YORBA LINDA, Calif. – On a recent Thursday in August, 22-year-old Areeba Kaukab met us at Jessamyn Park in Yorba Linda. 

Kaukab grew up in Orange County, so when she started classes at Cal State Fullerton last fall, her biggest surprise was how diverse the campus was.


What You Need To Know

  • Proposition 209 prohibits public universities from discriminating on the basis of race

  • The CSU system has 23 campuses, the largest comprehensive higher education system in the nation

  • Report alleges CSU campuses with more diversity get $500-$800 less in funding

  • The report says CSU Fullerton receives among the least amount of funding per student across the system

“I walked into my first class my fall semester of '19 and there was another hijabi in the class with me that I didn’t know, which has never happened before. It’s something that you didn’t know you were missing until it happens,” she said.

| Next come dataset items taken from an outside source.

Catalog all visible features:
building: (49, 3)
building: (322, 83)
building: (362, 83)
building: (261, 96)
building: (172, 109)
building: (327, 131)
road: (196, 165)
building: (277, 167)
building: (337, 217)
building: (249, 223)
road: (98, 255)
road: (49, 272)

Kaukab, who is Pakistani and Bangladeshi, says the diversity in her school has helped her feel included and given her newfound confidence. What she didn’t realize was that attending a more diverse CSU campus, would mean less funding for her education.

“I’ve experienced being a little allocated differently just being misplaced, so seeing the money being misplaced in that manner, or being given to white people more than people of color was just kind of not a surprise to me,” Kaukab said.

Cal State Fullerton professor Dr. Jon Bruschke felt the same way.

“When I saw the numbers come out I gotta say I was not surprised,” said Dr. Bruschke.

Bruschke is a fixture at CSU Fullerton. He's not only been a faculty member there for the last 23 years, but he got his undergrad and master’s degrees there. He says it’s an open secret there are differences in funding among the CSUs, but until this summer he hadn’t done the math.

“When I was done, every way I could look at the data produced the same conclusion, which is that race is playing a factor in the funding or at least the funding is producing a disparate racial impact. And your questions was, 'How did I react to that?' And I guess I thought it would be more confusing than it was,” said Dr. Bruschke.

In a report he published on Medium, Bruschke alleges that the decades old formula the Cal State system uses is funding schools with a greater percentage of white students at higher levels than schools with more diverse populations. Leaving institutions like Fullerton with $500 to $800 less per student, according to Bruschke. 

“The more and more you get squeezed the less and less you invest in faculty, in lowering class sizes in getting tenured faculty and it’s palpable, you can feel it,” he said.

We reached out to the Chancellor’s office for comment, Toni Molle the Director of Public Affairs sent us the following statement: 

“The CSU is committed to providing a high-quality education for all students regardless of ethnicity and one of our highest priorities university-wide is the elimination of opportunity and equity gaps. The university’s Graduation Initiative 2025 aims to do exactly that and over the past few years funding to campuses with higher Pell-eligible populations has increased in an effort to achieve that goal. Additionally, as the university’s state funding was reduced by $300 million for the coming year, those same campuses received smaller proportional cuts in an effort to reduce the impact on students who come from traditionally underserved populations.”

Dr. Bruschke says he doesn’t think it’s intentional.

“I do think it’s an inherited problem, but that doesn’t make it less urgent. We’ve all inherited the problems of our past the question is, what do we want to do about it?”

Kaukab already knows what she wants to do about it.

“I want to work with non-profit organizations and I want to make the waves for equality as much as I can,” she said. 

She is scheduled to graduate May of 2021.